| DESCRIPTION OF THE TASK |
Everything from the line with "tilt_deg: -15.4" to the line with "exposure_s: 1/200" in the listing below, both lines included, needs to be copied exactly, apart from the pictures.

| RECORD EXTRACTS |
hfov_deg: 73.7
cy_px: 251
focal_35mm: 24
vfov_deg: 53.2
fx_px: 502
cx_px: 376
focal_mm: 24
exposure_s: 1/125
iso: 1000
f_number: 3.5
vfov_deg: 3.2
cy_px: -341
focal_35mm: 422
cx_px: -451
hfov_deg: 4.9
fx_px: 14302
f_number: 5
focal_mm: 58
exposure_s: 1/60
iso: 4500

==

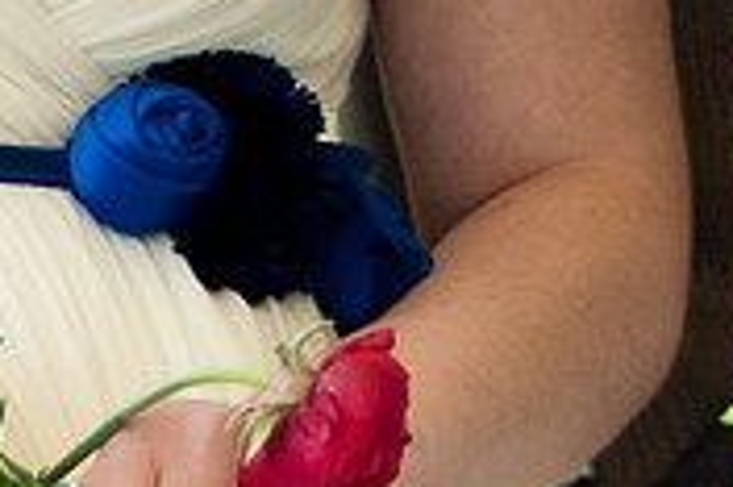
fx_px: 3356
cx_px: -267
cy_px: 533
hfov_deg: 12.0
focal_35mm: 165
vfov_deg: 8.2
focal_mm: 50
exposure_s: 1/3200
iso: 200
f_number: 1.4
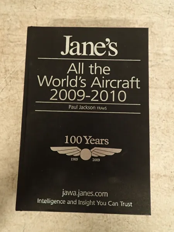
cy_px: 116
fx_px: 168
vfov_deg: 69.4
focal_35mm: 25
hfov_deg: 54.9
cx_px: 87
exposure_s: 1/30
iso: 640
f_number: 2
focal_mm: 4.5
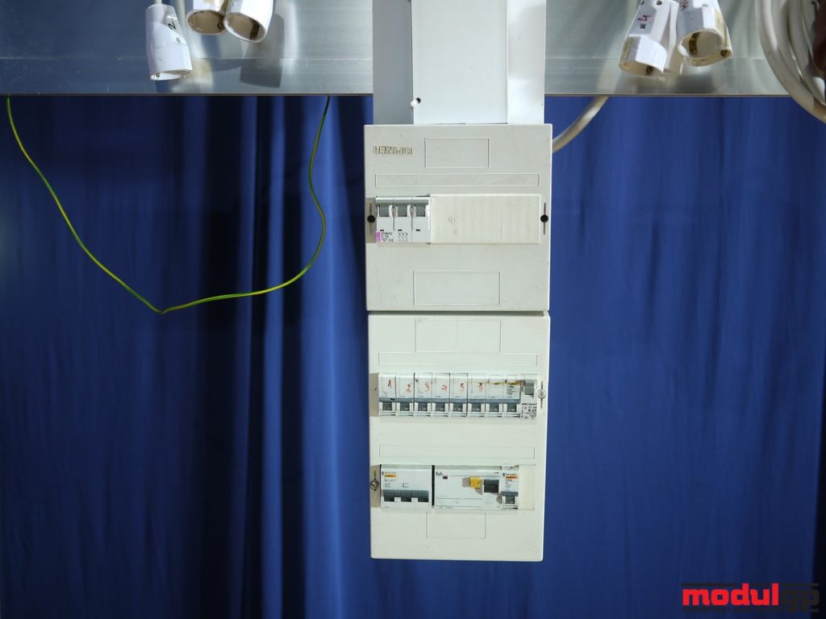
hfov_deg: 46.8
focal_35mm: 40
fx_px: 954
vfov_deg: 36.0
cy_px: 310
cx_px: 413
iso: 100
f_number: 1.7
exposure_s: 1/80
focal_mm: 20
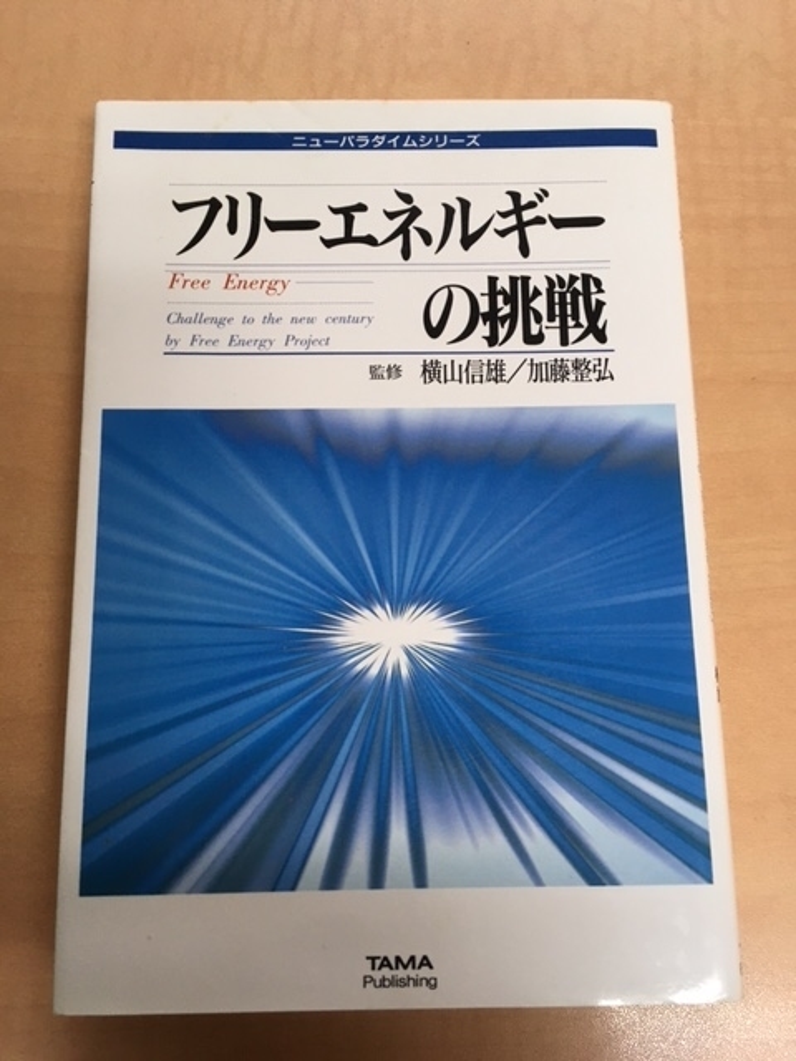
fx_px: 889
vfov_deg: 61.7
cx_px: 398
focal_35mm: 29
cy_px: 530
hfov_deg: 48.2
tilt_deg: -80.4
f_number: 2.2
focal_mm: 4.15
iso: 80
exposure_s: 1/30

==

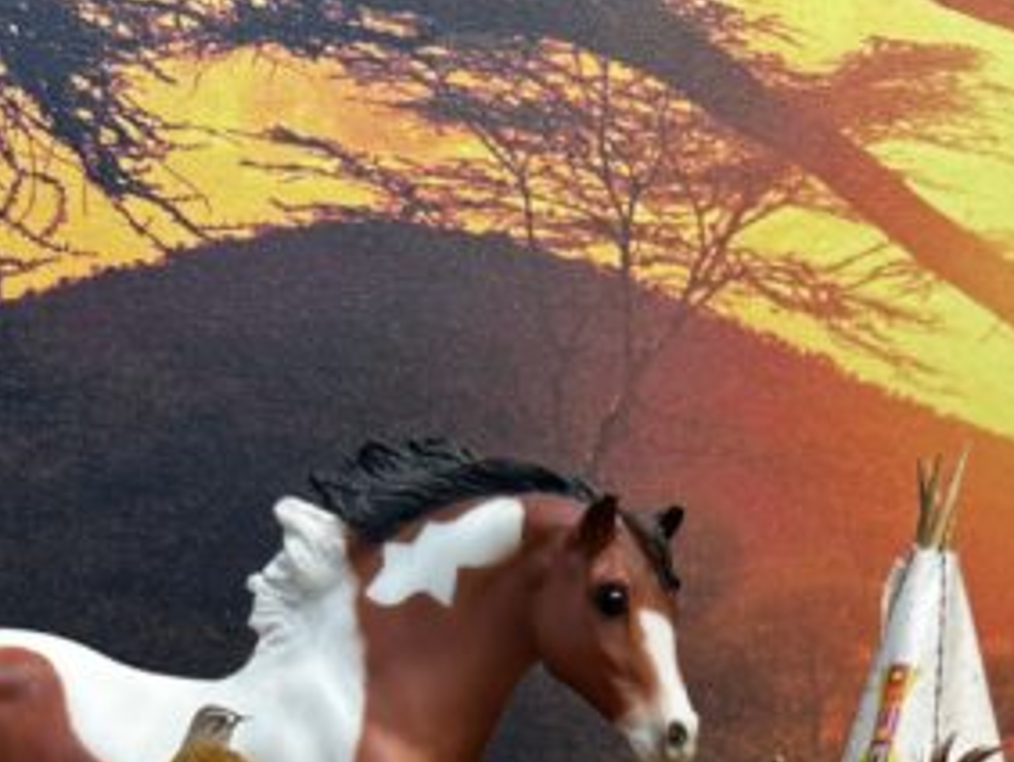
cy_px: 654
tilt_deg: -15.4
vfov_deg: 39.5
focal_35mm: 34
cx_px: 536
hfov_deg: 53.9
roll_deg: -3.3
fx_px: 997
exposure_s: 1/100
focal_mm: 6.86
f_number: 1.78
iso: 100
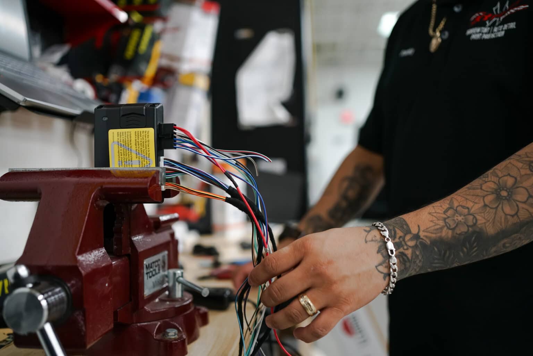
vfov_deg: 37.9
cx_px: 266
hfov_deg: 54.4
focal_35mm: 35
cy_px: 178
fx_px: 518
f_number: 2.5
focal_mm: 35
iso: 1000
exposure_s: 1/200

| PROBLEM SOLUTION |
tilt_deg: -15.4
vfov_deg: 39.5
focal_35mm: 34
cx_px: 536
hfov_deg: 53.9
roll_deg: -3.3
fx_px: 997
exposure_s: 1/100
focal_mm: 6.86
f_number: 1.78
iso: 100
vfov_deg: 37.9
cx_px: 266
hfov_deg: 54.4
focal_35mm: 35
cy_px: 178
fx_px: 518
f_number: 2.5
focal_mm: 35
iso: 1000
exposure_s: 1/200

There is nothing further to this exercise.